The Chinese government, obviously sick of having its human rights record questioned by Western governments, has hit back (China People’s Daily On-Line, April 11 2011), with the US its first target.
Let me say at the outset, I have no wish to defend the Chinese Government’s human rights record. The secrecy, the unknown but obviously high rate of execution and the frequent imprisonment rate of critics of the government suggests that Amnesty International will continue to have China in its sights for several more years to come. Their attempt to control bloggers is also not in dispute. But when you read the article they have commissioned in response it is hard to fault the logic. For example they suggest the US could look at its own human rights record particularly with such matters as what they call the US outrageous rate of gun ownership which has resulted in something like 12,000 deaths by murder per year and many more gun related injuries.
They criticise the undoubted human rights violations associated with the US War on Terror and without being specific it is easy to relate this criticism to the now reducing practice of rendition ie the making frequent use of countries with a poor record on torture for the interrogation of suspected terrorists and US political prisoners. (Recent disclosure of Egypt’s role in this procedure showed that it was more common than previously admitted.) They also refer to the high rate of deaths and civilian casualties in Iraq and Afghanistan.
In response to the criticism on internet control they state: “While advocating Internet freedom, the US in fact imposes strict restriction on cyberspace. They remind their readers that on June 24, 2010, the US Senate Committee on Homeland Security and Governmental Affairs approved the Protecting Cyberspace as a National Asset Act, which will give the American federal government “absolute power” to shut down the Internet under a declared national emergency rule”.
Treatment of prisoners while in fact probably better than many other nations is of course far from perfect. For example the US has a very high rate of incarceration on a world scale and a number of states retain and still use the death penalty.
The China People’s Daily article pointed out that the US treatment of the disadvantaged hardly gives them the right to criticise others. For example they quote figures to show that over recent years the proportion of Americans living in hunger and starvation increased sharply. The China Daily also quoted from a report issued by the U.S. Department of Agriculture in November which showed that 14.7 percent of US households were food insecure in 2009. The report pointed out the number of families in homeless shelters increased 7 percent to more than 170, 000. The US Census Bureau reported in September that a total of 44 million Americans found themselves in poverty. The share of residents in poverty climbed to 14.3 percent in 2009, the report said.
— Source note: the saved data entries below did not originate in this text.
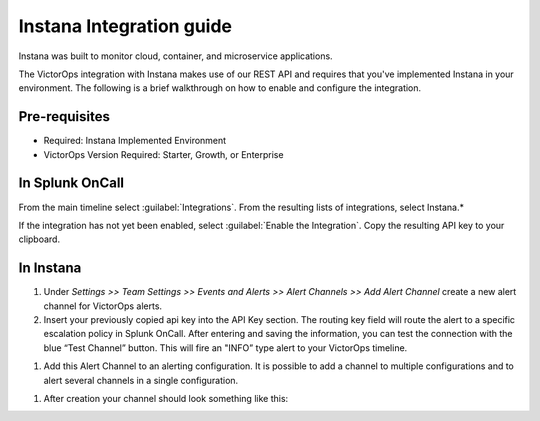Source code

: .. _instana-spoc:

Instana Integration guide
********************************

.. meta::
    :description: Configure the Instana integration for Splunk OnCall.



Instana was built to monitor cloud, container, and microservice applications.

The VictorOps integration with Instana makes use of our REST API and requires that you've implemented Instana in your environment. The following is a brief walkthrough on how to enable and configure the integration.

Pre-requisites
===================

- Required: Instana Implemented Environment
- VictorOps Version Required: Starter, Growth, or Enterprise


In Splunk OnCall
====================

From the main timeline select :guilabel:`Integrations`. From the resulting lists of integrations, select Instana.*

If the integration has not yet been enabled, select :guilabel:`Enable the Integration`. Copy the resulting API key to your clipboard.



In Instana
=====================

#. Under *Settings >> Team Settings >> Events and Alerts >> Alert Channels >> Add Alert Channel* create a new alert channel for VictorOps alerts.

#. Insert your previously copied api key into the API Key section. The routing key field will route the alert to a specific escalation policy in Splunk OnCall. After entering and saving the information, you can test the connection with the blue “Test Channel” button. This will fire an "INFO” type alert to your VictorOps timeline.

.. image:: /_images/spoc/alert_channel_after_creation.png
   :width: 90%
   :alt: Create the alert channel in Instana.

#. Add this Alert Channel to an alerting configuration. It is possible to add a channel to multiple configurations and to alert several channels in a single configuration.

.. image:: /_images/spoc/multiple_channels_edit.png
   :width: 90%

#. After creation your channel should look something like this:

.. image:: /_images/spoc/VO_Alert_Channel_2.png

.. image:: /_images/spoc/VO_Alert_Channel_2.png
   :width: 90%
Although the report incorrectly identifies the US as having the highest rates of violent crime in the world (ie I believe Columbia and South Africa are countries that have higher rates)in general terms they are very close to being correct. Correct too is the charge that the so called democratic process has become largely a matter of using obscene amounts of money getting key politicians elected. For evidence they quote a report from The Washington Post on October 26, 2010, which claimed U.S. House and Senate candidates shattered fundraising records for a midterm election, taking in more than $1.5 billion. The midterm election, held in last November, cost $3.98 billion, the most expensive political rally in the US history.
While I dont think China is in a position to criticise the US it has always seemed to me that it is alway worth stepping back and asking the question – how do we in the West appear to others? For example Saudi Arabia for all its faults has a miniscule crime rate compared with the US, and the US has clearly messed up in terms of gun laws if there are so many victims of gun crime each year. Unfortunately the standard procedure is to compare one’s own ideals with other people’s practice which hardly does much for international relationships.
The general criticisms the Chinese have made could apply to other Western criticisms as well. If the Western nations were a little more objective they might not be so critical about Islam either. For more than a billion followers of Islam, what proportion are suicide bombers? and in terms of victims how many more civilian casualties result when the West pursues its noble causes in the Middle East? And if it comes to that, how many nuns wear a habit in France compared with the estimated less than 2000 Islamic women wearing a full burka in France.
Come to think of it Western Australia’s minister for women’s interests Robyn McSweeny has recently stirred up some controvery for her criticism that the burka is non-Australian. Just wondering: would hanging corks from the burka overcome the problem?